= What is needed =
Return each line of the listing below that contains the word "mapping".

[Extracted entries Boundary: Start]

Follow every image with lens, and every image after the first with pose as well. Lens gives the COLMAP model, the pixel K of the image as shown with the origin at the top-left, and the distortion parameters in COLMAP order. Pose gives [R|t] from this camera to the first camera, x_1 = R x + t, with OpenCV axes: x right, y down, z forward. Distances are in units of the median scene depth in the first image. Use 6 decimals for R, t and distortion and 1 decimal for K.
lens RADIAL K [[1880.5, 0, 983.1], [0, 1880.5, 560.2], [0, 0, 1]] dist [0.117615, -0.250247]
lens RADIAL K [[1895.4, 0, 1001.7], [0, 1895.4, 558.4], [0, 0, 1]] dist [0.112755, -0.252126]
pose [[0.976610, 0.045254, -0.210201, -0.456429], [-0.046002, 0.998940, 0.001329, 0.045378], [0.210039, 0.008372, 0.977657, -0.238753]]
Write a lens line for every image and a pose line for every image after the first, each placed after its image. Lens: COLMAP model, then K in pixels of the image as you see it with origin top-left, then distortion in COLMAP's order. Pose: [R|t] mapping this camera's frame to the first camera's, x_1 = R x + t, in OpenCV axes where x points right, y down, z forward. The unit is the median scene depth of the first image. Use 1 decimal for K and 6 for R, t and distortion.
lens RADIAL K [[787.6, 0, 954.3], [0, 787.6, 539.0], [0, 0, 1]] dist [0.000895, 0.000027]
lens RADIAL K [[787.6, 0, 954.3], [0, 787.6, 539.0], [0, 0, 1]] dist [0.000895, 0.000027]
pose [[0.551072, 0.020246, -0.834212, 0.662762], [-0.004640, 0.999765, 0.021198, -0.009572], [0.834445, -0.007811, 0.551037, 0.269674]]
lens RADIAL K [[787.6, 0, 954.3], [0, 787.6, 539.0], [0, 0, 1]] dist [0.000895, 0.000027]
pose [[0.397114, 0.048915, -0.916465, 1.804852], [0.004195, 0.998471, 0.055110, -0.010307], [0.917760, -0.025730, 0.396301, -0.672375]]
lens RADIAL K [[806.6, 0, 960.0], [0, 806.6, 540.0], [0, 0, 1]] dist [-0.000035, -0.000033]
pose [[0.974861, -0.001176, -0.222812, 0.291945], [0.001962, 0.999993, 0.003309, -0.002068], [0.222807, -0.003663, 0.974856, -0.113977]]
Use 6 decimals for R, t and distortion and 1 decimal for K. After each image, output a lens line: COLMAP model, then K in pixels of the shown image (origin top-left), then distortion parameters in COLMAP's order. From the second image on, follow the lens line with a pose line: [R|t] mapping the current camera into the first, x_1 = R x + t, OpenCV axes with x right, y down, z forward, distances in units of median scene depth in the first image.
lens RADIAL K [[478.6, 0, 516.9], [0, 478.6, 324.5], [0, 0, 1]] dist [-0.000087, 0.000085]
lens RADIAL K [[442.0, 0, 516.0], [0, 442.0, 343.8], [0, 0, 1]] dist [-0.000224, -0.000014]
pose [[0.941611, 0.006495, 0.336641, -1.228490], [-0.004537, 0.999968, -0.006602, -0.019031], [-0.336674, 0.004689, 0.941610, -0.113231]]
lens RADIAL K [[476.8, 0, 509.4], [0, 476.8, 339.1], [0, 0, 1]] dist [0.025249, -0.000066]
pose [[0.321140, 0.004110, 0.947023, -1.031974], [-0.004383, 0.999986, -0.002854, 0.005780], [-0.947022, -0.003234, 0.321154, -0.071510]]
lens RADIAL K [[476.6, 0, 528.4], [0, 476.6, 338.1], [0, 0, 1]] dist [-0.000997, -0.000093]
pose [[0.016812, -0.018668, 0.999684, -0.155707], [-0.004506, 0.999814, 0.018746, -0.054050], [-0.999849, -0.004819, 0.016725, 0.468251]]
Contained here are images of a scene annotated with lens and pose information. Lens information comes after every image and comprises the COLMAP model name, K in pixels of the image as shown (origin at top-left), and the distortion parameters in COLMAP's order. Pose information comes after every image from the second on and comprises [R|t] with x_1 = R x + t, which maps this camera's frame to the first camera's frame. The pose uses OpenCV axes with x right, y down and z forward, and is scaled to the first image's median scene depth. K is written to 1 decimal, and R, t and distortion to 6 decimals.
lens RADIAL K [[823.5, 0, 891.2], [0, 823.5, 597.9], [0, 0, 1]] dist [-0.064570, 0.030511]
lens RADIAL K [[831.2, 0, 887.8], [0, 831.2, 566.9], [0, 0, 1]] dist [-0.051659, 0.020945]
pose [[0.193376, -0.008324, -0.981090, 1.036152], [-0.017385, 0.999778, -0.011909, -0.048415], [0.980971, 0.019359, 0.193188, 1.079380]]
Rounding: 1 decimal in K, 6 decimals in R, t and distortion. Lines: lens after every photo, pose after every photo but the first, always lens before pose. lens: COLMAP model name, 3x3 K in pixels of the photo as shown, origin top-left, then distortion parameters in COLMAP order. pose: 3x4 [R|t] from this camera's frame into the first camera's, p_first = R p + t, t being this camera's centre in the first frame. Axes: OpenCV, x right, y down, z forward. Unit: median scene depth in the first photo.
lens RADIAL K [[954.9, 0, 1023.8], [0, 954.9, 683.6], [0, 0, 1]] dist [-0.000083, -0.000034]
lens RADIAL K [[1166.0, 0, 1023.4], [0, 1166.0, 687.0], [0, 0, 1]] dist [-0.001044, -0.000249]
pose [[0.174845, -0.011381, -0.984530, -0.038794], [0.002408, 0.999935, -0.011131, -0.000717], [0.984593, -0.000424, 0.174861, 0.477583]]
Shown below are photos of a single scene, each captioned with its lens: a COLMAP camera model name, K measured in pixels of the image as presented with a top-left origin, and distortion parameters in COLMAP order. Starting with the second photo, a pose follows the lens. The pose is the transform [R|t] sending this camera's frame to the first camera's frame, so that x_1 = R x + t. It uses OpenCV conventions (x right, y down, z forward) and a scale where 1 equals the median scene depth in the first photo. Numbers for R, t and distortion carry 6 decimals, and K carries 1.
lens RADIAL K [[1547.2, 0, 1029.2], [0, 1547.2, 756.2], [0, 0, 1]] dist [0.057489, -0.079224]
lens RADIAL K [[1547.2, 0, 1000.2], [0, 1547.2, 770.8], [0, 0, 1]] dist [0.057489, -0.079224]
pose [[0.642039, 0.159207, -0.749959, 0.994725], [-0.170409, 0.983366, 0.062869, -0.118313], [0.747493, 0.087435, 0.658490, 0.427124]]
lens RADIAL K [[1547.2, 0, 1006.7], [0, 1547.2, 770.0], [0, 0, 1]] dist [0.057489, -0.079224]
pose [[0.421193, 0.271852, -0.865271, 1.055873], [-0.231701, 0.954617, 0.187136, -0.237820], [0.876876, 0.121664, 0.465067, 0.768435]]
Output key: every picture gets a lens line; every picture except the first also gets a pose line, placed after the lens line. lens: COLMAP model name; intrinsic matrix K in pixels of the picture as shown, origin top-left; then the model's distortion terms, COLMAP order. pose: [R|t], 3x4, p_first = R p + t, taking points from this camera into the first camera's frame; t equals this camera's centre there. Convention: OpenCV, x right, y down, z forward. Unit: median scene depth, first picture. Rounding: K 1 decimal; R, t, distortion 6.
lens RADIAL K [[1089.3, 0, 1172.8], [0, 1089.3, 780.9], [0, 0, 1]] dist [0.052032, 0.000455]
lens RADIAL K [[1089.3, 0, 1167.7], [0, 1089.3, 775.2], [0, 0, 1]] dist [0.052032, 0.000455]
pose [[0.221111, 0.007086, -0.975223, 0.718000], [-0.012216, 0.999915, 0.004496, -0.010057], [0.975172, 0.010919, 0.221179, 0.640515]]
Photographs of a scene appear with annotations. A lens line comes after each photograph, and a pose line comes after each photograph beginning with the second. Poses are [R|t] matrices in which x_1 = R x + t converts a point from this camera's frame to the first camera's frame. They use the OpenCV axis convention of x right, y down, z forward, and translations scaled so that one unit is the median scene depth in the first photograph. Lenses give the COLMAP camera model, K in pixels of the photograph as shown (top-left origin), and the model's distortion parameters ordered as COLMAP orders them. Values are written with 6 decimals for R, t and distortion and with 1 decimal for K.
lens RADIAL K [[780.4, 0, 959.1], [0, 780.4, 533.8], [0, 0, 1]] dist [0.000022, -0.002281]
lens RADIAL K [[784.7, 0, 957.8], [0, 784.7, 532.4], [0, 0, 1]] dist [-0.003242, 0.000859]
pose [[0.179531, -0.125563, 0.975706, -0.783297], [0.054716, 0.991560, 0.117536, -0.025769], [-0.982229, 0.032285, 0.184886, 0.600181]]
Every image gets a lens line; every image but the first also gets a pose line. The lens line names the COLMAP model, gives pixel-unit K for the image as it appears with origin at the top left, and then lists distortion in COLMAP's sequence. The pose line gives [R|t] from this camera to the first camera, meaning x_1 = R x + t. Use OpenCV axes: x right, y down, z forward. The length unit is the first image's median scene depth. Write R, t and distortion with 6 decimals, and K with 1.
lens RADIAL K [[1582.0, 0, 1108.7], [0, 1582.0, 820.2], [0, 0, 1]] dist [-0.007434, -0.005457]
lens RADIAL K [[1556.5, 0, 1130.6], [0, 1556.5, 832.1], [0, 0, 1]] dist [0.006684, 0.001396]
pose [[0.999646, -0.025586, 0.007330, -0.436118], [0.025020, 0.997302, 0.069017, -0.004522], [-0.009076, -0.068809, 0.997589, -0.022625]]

[Extracted entries Boundary: End]

= Your solution =
Write a lens line for every image and a pose line for every image after the first, each placed after its image. Lens: COLMAP model, then K in pixels of the image as you see it with origin top-left, then distortion in COLMAP's order. Pose: [R|t] mapping this camera's frame to the first camera's, x_1 = R x + t, in OpenCV axes where x points right, y down, z forward. The unit is the median scene depth of the first image. Use 1 decimal for K and 6 for R, t and distortion.
Use 6 decimals for R, t and distortion and 1 decimal for K. After each image, output a lens line: COLMAP model, then K in pixels of the shown image (origin top-left), then distortion parameters in COLMAP's order. From the second image on, follow the lens line with a pose line: [R|t] mapping the current camera into the first, x_1 = R x + t, OpenCV axes with x right, y down, z forward, distances in units of median scene depth in the first image.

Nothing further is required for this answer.